• Page extract:
↓↓↓

ARTHUR HEALY & HIS STUDENTS
Several generations of area residents and Middlebury College students were introduced to the beauty and benefits of art and art history by Arthur K.D. Healy (1902 – 1978), the College’s first “Artist in Residence,” who later joined the faculty and served as Chairman of the Fine Arts Division. He was rarely without his pencils, pens, brushes, and paper, recording the landscapes of Vermont, Ireland, Florida, and Haiti, with a particular ability to capture the horses at Saratoga, fly fishing on area creeks and rivers, grouse hunting in Vermont’s Northeast Kingdom, sailing on the Atlantic Coast and the waters of Lake Champlain, and hunting, trekking and fishing on Ireland’s west coast in Connemara.

↑↑↑

• Recorded data:
↓↓↓

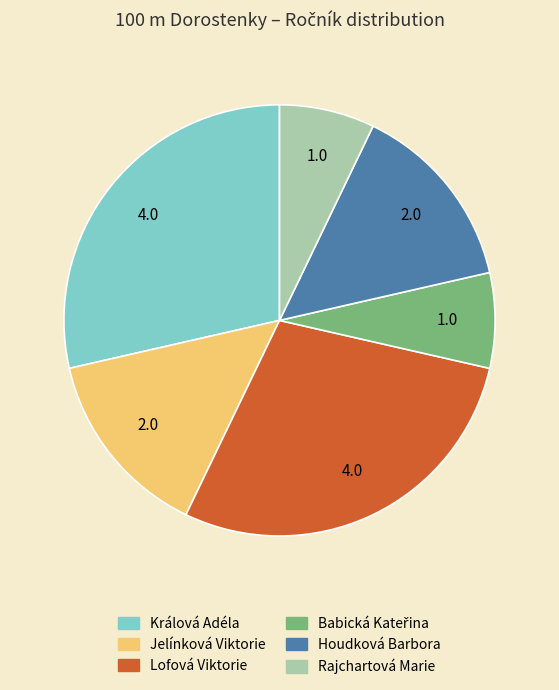

Approximately how many times larger is the value at Houdková Barbora compared to Lofová Viktorie?

0.5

↑↑↑

• Aim of the task:
Reproduce the full passage on Arthur Healy and his students word for word, heading included.

• Answer to the exercise:
ARTHUR HEALY & HIS STUDENTS
Several generations of area residents and Middlebury College students were introduced to the beauty and benefits of art and art history by Arthur K.D. Healy (1902 – 1978), the College’s first “Artist in Residence,” who later joined the faculty and served as Chairman of the Fine Arts Division. He was rarely without his pencils, pens, brushes, and paper, recording the landscapes of Vermont, Ireland, Florida, and Haiti, with a particular ability to capture the horses at Saratoga, fly fishing on area creeks and rivers, grouse hunting in Vermont’s Northeast Kingdom, sailing on the Atlantic Coast and the waters of Lake Champlain, and hunting, trekking and fishing on Ireland’s west coast in Connemara.